Point of view #19
Martin Marquart. A Goldsmith and his Hidden Side
Point of View #19 showcases the impressive portrait of Martin Marquart, a goldsmith from Augsburg, which was painted around 1560. Both the front and the panel’s back - presumably on display for the very first time - now shine in new splendour following a recent restoration intervention. The back features a highly unusual composition: in the presence of a weeping Cupid a satyr presents a nude female figure with a necklace, a symbol of love for sale. We may assume that the male patron – personified by the venal and ugly satyr – has lost the joy of love, hence Cupid’s lamentations; but at least he has enough spare cash to be able to purchase sexual gratification.

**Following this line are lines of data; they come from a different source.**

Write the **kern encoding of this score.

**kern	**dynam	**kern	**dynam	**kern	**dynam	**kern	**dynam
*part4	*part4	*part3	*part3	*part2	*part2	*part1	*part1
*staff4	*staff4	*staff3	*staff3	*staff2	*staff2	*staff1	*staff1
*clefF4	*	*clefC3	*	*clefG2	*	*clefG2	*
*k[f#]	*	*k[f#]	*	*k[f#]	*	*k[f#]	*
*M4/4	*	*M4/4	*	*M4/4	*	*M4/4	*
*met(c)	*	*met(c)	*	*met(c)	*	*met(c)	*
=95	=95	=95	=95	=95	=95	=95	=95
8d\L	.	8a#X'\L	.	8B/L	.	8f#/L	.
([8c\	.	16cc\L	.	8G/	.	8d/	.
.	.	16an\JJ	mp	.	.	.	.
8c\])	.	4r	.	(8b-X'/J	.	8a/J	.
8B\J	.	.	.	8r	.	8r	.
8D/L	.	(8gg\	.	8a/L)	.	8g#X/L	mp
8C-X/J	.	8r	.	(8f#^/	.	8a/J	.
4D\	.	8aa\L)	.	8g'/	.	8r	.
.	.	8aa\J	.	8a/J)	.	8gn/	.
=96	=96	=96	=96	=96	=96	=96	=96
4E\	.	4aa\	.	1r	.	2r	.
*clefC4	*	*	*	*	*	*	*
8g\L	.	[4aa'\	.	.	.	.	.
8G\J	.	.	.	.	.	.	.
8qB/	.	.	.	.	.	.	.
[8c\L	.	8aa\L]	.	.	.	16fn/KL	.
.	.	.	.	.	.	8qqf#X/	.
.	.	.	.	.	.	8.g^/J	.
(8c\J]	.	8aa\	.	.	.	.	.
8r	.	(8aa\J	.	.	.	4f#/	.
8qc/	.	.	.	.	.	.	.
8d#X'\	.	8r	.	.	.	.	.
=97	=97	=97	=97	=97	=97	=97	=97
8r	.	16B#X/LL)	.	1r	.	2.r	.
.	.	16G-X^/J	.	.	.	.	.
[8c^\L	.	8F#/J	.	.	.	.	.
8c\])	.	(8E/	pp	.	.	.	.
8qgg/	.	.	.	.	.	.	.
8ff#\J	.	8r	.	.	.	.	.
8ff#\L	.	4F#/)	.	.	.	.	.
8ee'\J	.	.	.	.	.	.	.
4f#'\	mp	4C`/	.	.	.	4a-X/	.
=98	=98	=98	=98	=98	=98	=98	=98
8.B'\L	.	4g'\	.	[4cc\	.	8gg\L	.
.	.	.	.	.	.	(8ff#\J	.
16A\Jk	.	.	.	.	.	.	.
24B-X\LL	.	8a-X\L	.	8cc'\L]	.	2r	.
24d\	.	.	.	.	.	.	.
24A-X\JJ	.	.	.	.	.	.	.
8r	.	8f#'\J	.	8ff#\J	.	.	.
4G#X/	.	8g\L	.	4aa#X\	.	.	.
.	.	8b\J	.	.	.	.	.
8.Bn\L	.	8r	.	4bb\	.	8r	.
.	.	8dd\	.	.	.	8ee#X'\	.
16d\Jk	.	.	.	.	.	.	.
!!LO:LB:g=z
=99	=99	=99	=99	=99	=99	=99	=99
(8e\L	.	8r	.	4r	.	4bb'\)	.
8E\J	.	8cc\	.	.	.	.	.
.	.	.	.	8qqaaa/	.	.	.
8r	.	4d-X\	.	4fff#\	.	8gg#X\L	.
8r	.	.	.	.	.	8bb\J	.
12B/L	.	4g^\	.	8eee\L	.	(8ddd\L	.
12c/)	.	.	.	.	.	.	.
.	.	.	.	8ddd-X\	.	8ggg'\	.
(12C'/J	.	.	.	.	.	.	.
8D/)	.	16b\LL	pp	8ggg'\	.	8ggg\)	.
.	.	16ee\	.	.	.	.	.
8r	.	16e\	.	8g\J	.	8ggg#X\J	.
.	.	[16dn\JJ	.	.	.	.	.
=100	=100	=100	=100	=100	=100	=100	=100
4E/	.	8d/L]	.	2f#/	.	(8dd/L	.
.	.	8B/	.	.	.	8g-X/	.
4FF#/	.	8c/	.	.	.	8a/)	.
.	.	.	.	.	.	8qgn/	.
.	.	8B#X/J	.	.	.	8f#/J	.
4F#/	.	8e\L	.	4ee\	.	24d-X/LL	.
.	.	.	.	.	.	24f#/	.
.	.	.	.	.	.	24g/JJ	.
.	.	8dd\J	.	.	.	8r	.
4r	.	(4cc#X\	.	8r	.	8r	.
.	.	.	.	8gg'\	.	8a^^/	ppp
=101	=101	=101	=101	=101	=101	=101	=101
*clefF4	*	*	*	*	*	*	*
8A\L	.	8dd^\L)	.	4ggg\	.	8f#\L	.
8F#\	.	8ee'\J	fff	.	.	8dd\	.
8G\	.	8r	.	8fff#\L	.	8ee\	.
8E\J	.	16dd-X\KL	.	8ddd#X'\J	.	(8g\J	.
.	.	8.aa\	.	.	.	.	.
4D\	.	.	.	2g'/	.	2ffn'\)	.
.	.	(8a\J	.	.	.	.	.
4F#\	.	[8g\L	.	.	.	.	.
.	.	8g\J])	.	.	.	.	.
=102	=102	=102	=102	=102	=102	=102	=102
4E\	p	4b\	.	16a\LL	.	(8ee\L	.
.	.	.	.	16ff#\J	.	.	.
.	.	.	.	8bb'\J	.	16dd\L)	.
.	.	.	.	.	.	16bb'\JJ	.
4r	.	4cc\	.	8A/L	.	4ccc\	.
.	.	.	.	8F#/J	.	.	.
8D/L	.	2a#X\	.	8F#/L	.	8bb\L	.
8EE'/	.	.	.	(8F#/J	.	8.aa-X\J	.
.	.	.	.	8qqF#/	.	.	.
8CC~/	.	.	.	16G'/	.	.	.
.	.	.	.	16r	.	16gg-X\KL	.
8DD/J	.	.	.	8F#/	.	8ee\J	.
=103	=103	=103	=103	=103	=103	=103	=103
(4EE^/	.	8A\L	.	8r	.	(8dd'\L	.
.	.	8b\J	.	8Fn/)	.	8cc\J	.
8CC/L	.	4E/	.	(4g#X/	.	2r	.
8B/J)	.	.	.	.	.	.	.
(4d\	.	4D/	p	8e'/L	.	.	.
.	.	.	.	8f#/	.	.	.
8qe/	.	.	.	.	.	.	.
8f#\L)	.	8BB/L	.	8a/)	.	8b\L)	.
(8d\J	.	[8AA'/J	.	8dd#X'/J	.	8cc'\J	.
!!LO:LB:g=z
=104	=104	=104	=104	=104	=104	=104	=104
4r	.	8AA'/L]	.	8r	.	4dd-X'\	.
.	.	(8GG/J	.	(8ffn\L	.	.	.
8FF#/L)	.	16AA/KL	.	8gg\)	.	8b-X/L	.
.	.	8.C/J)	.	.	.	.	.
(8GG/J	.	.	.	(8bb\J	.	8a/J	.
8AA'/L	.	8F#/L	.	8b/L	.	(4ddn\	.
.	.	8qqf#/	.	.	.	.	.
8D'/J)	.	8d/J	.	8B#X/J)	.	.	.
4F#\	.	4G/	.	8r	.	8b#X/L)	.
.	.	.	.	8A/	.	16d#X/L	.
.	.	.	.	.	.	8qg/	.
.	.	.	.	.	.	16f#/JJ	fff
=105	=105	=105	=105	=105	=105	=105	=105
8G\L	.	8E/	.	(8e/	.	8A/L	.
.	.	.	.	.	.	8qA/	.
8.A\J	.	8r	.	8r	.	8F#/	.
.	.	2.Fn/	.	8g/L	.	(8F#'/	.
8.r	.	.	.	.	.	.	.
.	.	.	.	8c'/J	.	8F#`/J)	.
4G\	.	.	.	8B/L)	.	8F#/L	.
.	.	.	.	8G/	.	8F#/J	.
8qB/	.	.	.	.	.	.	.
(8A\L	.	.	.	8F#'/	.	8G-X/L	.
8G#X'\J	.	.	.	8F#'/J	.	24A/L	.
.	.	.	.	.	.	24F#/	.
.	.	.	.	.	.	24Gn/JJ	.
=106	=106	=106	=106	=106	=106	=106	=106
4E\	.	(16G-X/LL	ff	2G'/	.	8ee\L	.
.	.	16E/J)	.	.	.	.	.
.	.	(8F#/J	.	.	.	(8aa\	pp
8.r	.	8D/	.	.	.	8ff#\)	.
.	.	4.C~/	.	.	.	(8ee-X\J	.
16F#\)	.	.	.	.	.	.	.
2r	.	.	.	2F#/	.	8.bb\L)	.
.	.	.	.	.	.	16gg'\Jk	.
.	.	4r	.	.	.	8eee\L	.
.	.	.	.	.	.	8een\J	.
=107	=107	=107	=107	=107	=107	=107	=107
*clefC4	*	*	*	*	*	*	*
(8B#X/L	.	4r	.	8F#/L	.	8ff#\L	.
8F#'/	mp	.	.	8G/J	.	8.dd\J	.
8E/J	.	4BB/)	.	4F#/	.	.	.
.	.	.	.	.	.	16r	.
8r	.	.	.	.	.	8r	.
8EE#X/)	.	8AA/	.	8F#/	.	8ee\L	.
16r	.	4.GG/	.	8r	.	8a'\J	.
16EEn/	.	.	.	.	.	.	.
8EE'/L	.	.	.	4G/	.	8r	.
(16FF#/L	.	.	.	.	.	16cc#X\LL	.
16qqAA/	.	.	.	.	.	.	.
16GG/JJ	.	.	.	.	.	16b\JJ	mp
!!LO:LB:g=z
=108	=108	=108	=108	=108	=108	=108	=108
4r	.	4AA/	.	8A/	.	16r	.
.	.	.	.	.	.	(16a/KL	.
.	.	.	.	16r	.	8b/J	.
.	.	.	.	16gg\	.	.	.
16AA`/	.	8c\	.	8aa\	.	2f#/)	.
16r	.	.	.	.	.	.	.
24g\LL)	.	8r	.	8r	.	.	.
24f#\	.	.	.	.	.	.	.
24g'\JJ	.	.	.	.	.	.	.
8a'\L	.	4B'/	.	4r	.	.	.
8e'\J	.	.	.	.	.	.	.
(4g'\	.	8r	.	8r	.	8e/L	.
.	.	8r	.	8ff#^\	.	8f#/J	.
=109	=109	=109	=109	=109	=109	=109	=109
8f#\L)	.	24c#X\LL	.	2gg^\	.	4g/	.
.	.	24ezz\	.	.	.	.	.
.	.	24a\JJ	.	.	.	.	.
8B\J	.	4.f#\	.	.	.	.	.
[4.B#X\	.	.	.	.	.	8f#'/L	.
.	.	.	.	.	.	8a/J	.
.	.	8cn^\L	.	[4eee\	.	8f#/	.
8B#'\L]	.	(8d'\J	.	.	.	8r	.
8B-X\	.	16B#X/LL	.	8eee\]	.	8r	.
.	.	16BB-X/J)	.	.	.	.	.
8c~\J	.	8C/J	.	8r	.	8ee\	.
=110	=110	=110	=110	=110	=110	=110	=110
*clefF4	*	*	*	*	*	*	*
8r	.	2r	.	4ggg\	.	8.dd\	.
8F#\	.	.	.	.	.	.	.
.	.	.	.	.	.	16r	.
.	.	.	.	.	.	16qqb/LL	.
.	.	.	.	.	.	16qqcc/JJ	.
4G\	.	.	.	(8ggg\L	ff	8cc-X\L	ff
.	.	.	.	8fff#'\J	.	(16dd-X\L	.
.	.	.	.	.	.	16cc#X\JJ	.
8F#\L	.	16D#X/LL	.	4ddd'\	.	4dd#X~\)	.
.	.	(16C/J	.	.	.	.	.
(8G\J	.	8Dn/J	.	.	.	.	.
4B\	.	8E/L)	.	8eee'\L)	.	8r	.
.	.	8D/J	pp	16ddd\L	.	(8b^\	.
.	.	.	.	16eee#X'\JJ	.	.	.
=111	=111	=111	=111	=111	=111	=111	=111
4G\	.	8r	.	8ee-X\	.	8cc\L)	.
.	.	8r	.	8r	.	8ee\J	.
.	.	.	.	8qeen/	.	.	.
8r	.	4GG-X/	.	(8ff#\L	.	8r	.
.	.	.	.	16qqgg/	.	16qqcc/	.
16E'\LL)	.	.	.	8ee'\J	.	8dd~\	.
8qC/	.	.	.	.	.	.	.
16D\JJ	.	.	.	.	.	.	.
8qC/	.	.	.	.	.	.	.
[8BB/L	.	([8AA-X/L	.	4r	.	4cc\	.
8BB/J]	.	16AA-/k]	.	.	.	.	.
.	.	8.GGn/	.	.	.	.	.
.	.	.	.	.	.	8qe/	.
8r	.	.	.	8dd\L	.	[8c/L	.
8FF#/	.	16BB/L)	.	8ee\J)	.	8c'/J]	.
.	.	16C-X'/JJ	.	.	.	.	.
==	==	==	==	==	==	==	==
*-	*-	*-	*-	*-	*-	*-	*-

Marquart presumably commissioned the back when he was older and a widower, in which case the scene should be read tongue-in-cheek, with the depicted goldsmith work also cleverly referencing his profession. Thus the panel may have functioned as a kind of door (of a cupboard or a niche) in the goldsmith’s private quarters where only selected visitors had the opportunity to view its suggestive back. Traces of hinges suggest that one could close or fold it back.
In the third quarter of the sixteenth century, Martin Marquart – his surname is recorded in the (renewed) inscription on the front - was among the most successful goldsmiths active at Augsburg, then a centre of goldsmith work.
For a long time, art historians believed the anonymous painter of this unsigned work to be one of the followers of Christoph Amberger, the celebrated portrait painter from Augsburg. However, there is much to support the suggestion that he was, in fact, an artist from the Low Countries who had trained in Italy.
The Picture Gallery has been staging Points of View since 2012, and the series documents its role as a place of research, scholarship and education. Three times a year these small exhibitions showcase a selected work from the collection, inviting visitors to see it with new eyes and presenting the results of recent research.